**Action item**
Rewrite this listing, changing every "RCT" to "随机试验" and leaving everything else as it is. Leave the pictures out of your answer.

**** Given data ****

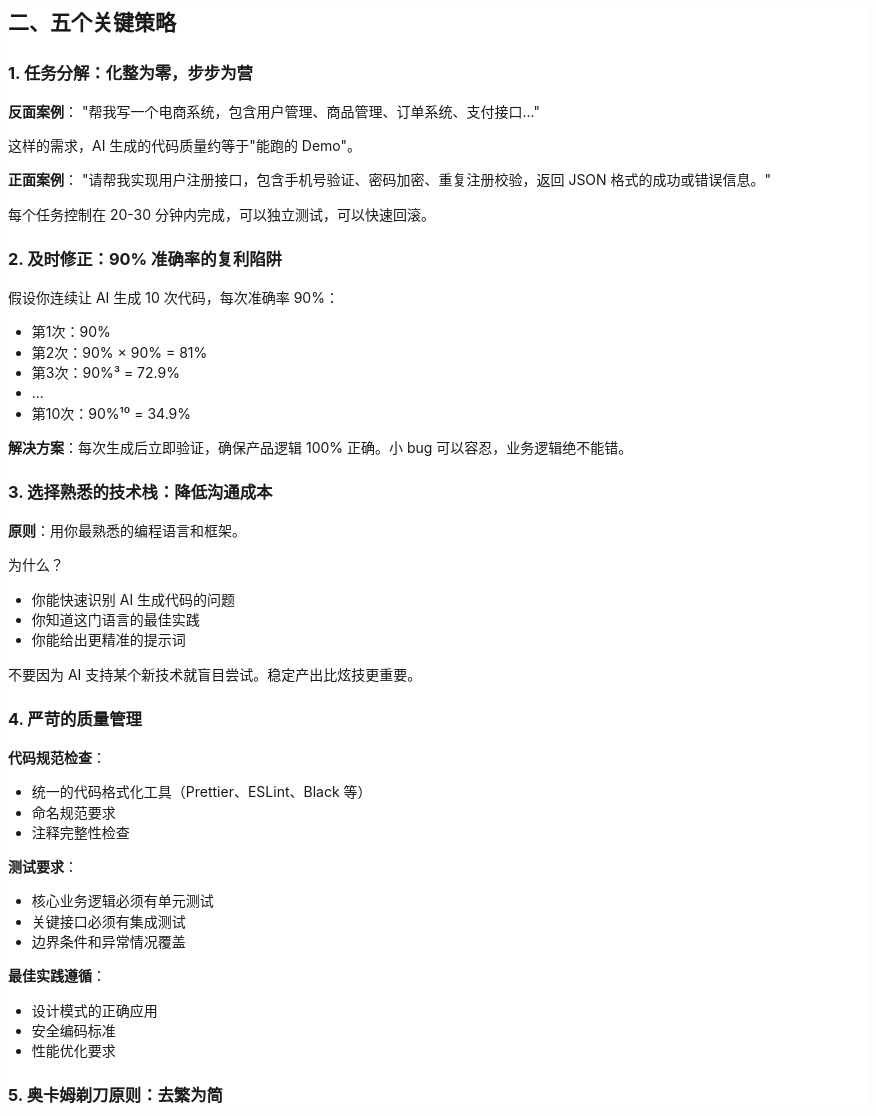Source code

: ## 二、五个关键策略

### 1. 任务分解：化整为零，步步为营

**反面案例**：
"帮我写一个电商系统，包含用户管理、商品管理、订单系统、支付接口..."

这样的需求，AI 生成的代码质量约等于"能跑的 Demo"。

**正面案例**：
"请帮我实现用户注册接口，包含手机号验证、密码加密、重复注册校验，返回 JSON 格式的成功或错误信息。"

每个任务控制在 20-30 分钟内完成，可以独立测试，可以快速回滚。

### 2. 及时修正：90% 准确率的复利陷阱

假设你连续让 AI 生成 10 次代码，每次准确率 90%：
- 第1次：90%
- 第2次：90% × 90% = 81%
- 第3次：90%³ = 72.9%
- ...
- 第10次：90%¹⁰ = 34.9%

**解决方案**：每次生成后立即验证，确保产品逻辑 100% 正确。小 bug 可以容忍，业务逻辑绝不能错。

### 3. 选择熟悉的技术栈：降低沟通成本

**原则**：用你最熟悉的编程语言和框架。

为什么？
- 你能快速识别 AI 生成代码的问题
- 你知道这门语言的最佳实践
- 你能给出更精准的提示词

不要因为 AI 支持某个新技术就盲目尝试。稳定产出比炫技更重要。

### 4. 严苛的质量管理

**代码规范检查**：
- 统一的代码格式化工具（Prettier、ESLint、Black 等）
- 命名规范要求
- 注释完整性检查

**测试要求**：
- 核心业务逻辑必须有单元测试
- 关键接口必须有集成测试
- 边界条件和异常情况覆盖

**最佳实践遵循**：
- 设计模式的正确应用
- 安全编码标准
- 性能优化要求

### 5. 奥卡姆剃刀原则：去繁为简
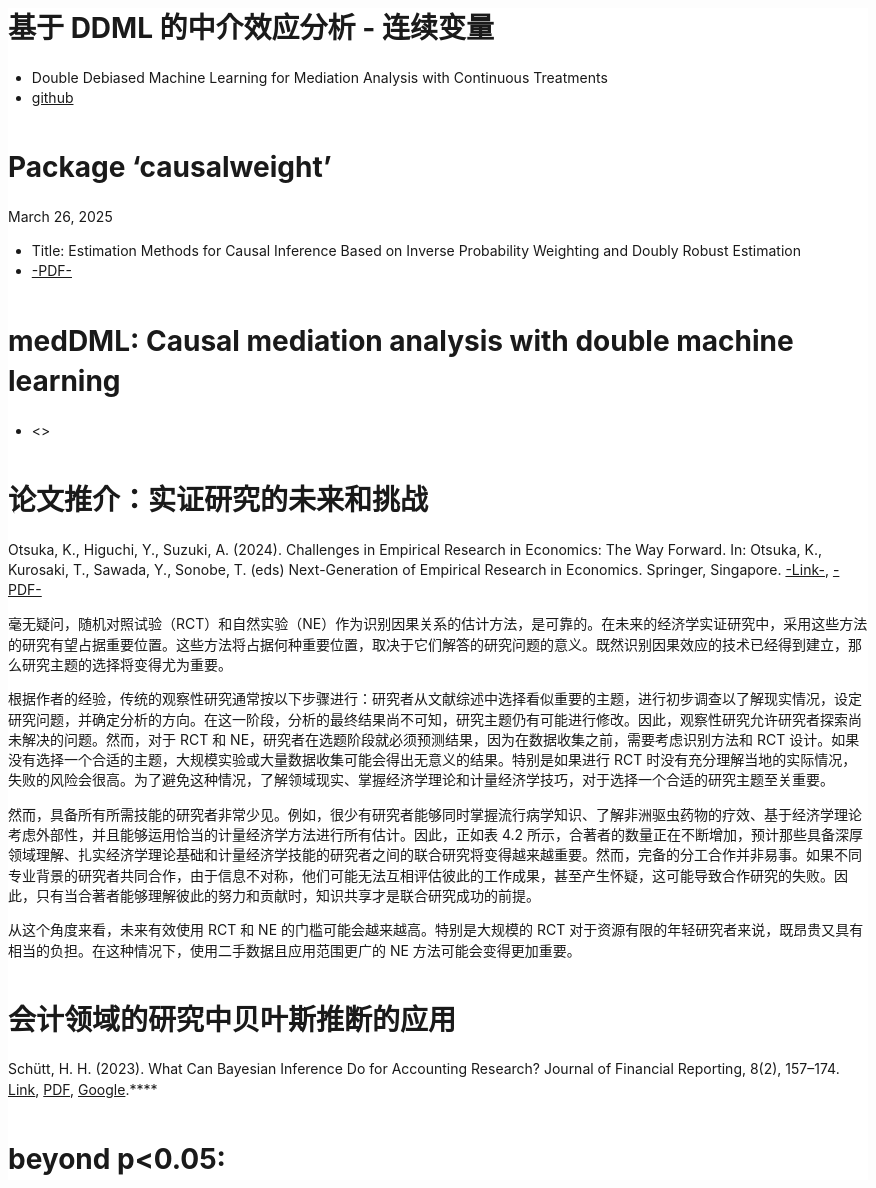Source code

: # 基于 DDML 的中介效应分析 - 连续变量

- Double Debiased Machine Learning for Mediation Analysis with Continuous Treatments
- [github](https://github.com/houssamzenati/double-debiased-machine-learning-mediation-continuous-treatments)

# Package ‘causalweight’
March 26, 2025

- Title: Estimation Methods for Causal Inference Based on Inverse Probability Weighting and Doubly Robust Estimation
- [-PDF-](https://cran.r-project.org/web/packages/causalweight/causalweight.pdf)

# medDML: Causal mediation analysis with double machine learning

- <>

# 论文推介：实证研究的未来和挑战

Otsuka, K., Higuchi, Y., Suzuki, A. (2024). Challenges in Empirical Research in Economics: The Way Forward. In: Otsuka, K., Kurosaki, T., Sawada, Y., Sonobe, T. (eds) Next-Generation of Empirical Research in Economics. Springer, Singapore. [-Link-](https://doi.org/10.1007/978-981-97-1887-0_4), [-PDF-](https://link.springer.com/content/pdf/10.1007/978-981-97-1887-0.pdf)



毫无疑问，随机对照试验（RCT）和自然实验（NE）作为识别因果关系的估计方法，是可靠的。在未来的经济学实证研究中，采用这些方法的研究有望占据重要位置。这些方法将占据何种重要位置，取决于它们解答的研究问题的意义。既然识别因果效应的技术已经得到建立，那么研究主题的选择将变得尤为重要。

根据作者的经验，传统的观察性研究通常按以下步骤进行：研究者从文献综述中选择看似重要的主题，进行初步调查以了解现实情况，设定研究问题，并确定分析的方向。在这一阶段，分析的最终结果尚不可知，研究主题仍有可能进行修改。因此，观察性研究允许研究者探索尚未解决的问题。然而，对于 RCT 和 NE，研究者在选题阶段就必须预测结果，因为在数据收集之前，需要考虑识别方法和 RCT 设计。如果没有选择一个合适的主题，大规模实验或大量数据收集可能会得出无意义的结果。特别是如果进行 RCT 时没有充分理解当地的实际情况，失败的风险会很高。为了避免这种情况，了解领域现实、掌握经济学理论和计量经济学技巧，对于选择一个合适的研究主题至关重要。

然而，具备所有所需技能的研究者非常少见。例如，很少有研究者能够同时掌握流行病学知识、了解非洲驱虫药物的疗效、基于经济学理论考虑外部性，并且能够运用恰当的计量经济学方法进行所有估计。因此，正如表 4.2 所示，合著者的数量正在不断增加，预计那些具备深厚领域理解、扎实经济学理论基础和计量经济学技能的研究者之间的联合研究将变得越来越重要。然而，完备的分工合作并非易事。如果不同专业背景的研究者共同合作，由于信息不对称，他们可能无法互相评估彼此的工作成果，甚至产生怀疑，这可能导致合作研究的失败。因此，只有当合著者能够理解彼此的努力和贡献时，知识共享才是联合研究成功的前提。

从这个角度来看，未来有效使用 RCT 和 NE 的门槛可能会越来越高。特别是大规模的 RCT 对于资源有限的年轻研究者来说，既昂贵又具有相当的负担。在这种情况下，使用二手数据且应用范围更广的 NE 方法可能会变得更加重要。

# 会计领域的研究中贝叶斯推断的应用
Schütt, H. H. (2023). What Can Bayesian Inference Do for Accounting Research? Journal of Financial Reporting, 8(2), 157–174. [Link](https://doi.org/10.2308/JFR-2021-002), [PDF](http://sci-hub.ren/10.2308/JFR-2021-002), [Google](<https://scholar.google.com/scholar?q=What Can Bayesian Inference Do for Accounting Research>).****


# beyond p<0.05:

****

**Worked solution**
Source code

: ## 二、五个关键策略

### 1. 任务分解：化整为零，步步为营

**反面案例**：
"帮我写一个电商系统，包含用户管理、商品管理、订单系统、支付接口..."

这样的需求，AI 生成的代码质量约等于"能跑的 Demo"。

**正面案例**：
"请帮我实现用户注册接口，包含手机号验证、密码加密、重复注册校验，返回 JSON 格式的成功或错误信息。"

每个任务控制在 20-30 分钟内完成，可以独立测试，可以快速回滚。

### 2. 及时修正：90% 准确率的复利陷阱

假设你连续让 AI 生成 10 次代码，每次准确率 90%：
- 第1次：90%
- 第2次：90% × 90% = 81%
- 第3次：90%³ = 72.9%
- ...
- 第10次：90%¹⁰ = 34.9%

**解决方案**：每次生成后立即验证，确保产品逻辑 100% 正确。小 bug 可以容忍，业务逻辑绝不能错。

### 3. 选择熟悉的技术栈：降低沟通成本

**原则**：用你最熟悉的编程语言和框架。

为什么？
- 你能快速识别 AI 生成代码的问题
- 你知道这门语言的最佳实践
- 你能给出更精准的提示词

不要因为 AI 支持某个新技术就盲目尝试。稳定产出比炫技更重要。

### 4. 严苛的质量管理

**代码规范检查**：
- 统一的代码格式化工具（Prettier、ESLint、Black 等）
- 命名规范要求
- 注释完整性检查

**测试要求**：
- 核心业务逻辑必须有单元测试
- 关键接口必须有集成测试
- 边界条件和异常情况覆盖

**最佳实践遵循**：
- 设计模式的正确应用
- 安全编码标准
- 性能优化要求

### 5. 奥卡姆剃刀原则：去繁为简
Source code

: # 基于 DDML 的中介效应分析 - 连续变量

- Double Debiased Machine Learning for Mediation Analysis with Continuous Treatments
- [github](https://github.com/houssamzenati/double-debiased-machine-learning-mediation-continuous-treatments)

# Package ‘causalweight’
March 26, 2025

- Title: Estimation Methods for Causal Inference Based on Inverse Probability Weighting and Doubly Robust Estimation
- [-PDF-](https://cran.r-project.org/web/packages/causalweight/causalweight.pdf)

# medDML: Causal mediation analysis with double machine learning

- <>

# 论文推介：实证研究的未来和挑战

Otsuka, K., Higuchi, Y., Suzuki, A. (2024). Challenges in Empirical Research in Economics: The Way Forward. In: Otsuka, K., Kurosaki, T., Sawada, Y., Sonobe, T. (eds) Next-Generation of Empirical Research in Economics. Springer, Singapore. [-Link-](https://doi.org/10.1007/978-981-97-1887-0_4), [-PDF-](https://link.springer.com/content/pdf/10.1007/978-981-97-1887-0.pdf)



毫无疑问，随机对照试验（随机试验）和自然实验（NE）作为识别因果关系的估计方法，是可靠的。在未来的经济学实证研究中，采用这些方法的研究有望占据重要位置。这些方法将占据何种重要位置，取决于它们解答的研究问题的意义。既然识别因果效应的技术已经得到建立，那么研究主题的选择将变得尤为重要。

根据作者的经验，传统的观察性研究通常按以下步骤进行：研究者从文献综述中选择看似重要的主题，进行初步调查以了解现实情况，设定研究问题，并确定分析的方向。在这一阶段，分析的最终结果尚不可知，研究主题仍有可能进行修改。因此，观察性研究允许研究者探索尚未解决的问题。然而，对于 随机试验 和 NE，研究者在选题阶段就必须预测结果，因为在数据收集之前，需要考虑识别方法和 随机试验 设计。如果没有选择一个合适的主题，大规模实验或大量数据收集可能会得出无意义的结果。特别是如果进行 随机试验 时没有充分理解当地的实际情况，失败的风险会很高。为了避免这种情况，了解领域现实、掌握经济学理论和计量经济学技巧，对于选择一个合适的研究主题至关重要。

然而，具备所有所需技能的研究者非常少见。例如，很少有研究者能够同时掌握流行病学知识、了解非洲驱虫药物的疗效、基于经济学理论考虑外部性，并且能够运用恰当的计量经济学方法进行所有估计。因此，正如表 4.2 所示，合著者的数量正在不断增加，预计那些具备深厚领域理解、扎实经济学理论基础和计量经济学技能的研究者之间的联合研究将变得越来越重要。然而，完备的分工合作并非易事。如果不同专业背景的研究者共同合作，由于信息不对称，他们可能无法互相评估彼此的工作成果，甚至产生怀疑，这可能导致合作研究的失败。因此，只有当合著者能够理解彼此的努力和贡献时，知识共享才是联合研究成功的前提。

从这个角度来看，未来有效使用 随机试验 和 NE 的门槛可能会越来越高。特别是大规模的 随机试验 对于资源有限的年轻研究者来说，既昂贵又具有相当的负担。在这种情况下，使用二手数据且应用范围更广的 NE 方法可能会变得更加重要。

# 会计领域的研究中贝叶斯推断的应用
Schütt, H. H. (2023). What Can Bayesian Inference Do for Accounting Research? Journal of Financial Reporting, 8(2), 157–174. [Link](https://doi.org/10.2308/JFR-2021-002), [PDF](http://sci-hub.ren/10.2308/JFR-2021-002), [Google](<https://scholar.google.com/scholar?q=What Can Bayesian Inference Do for Accounting Research>).****


# beyond p<0.05:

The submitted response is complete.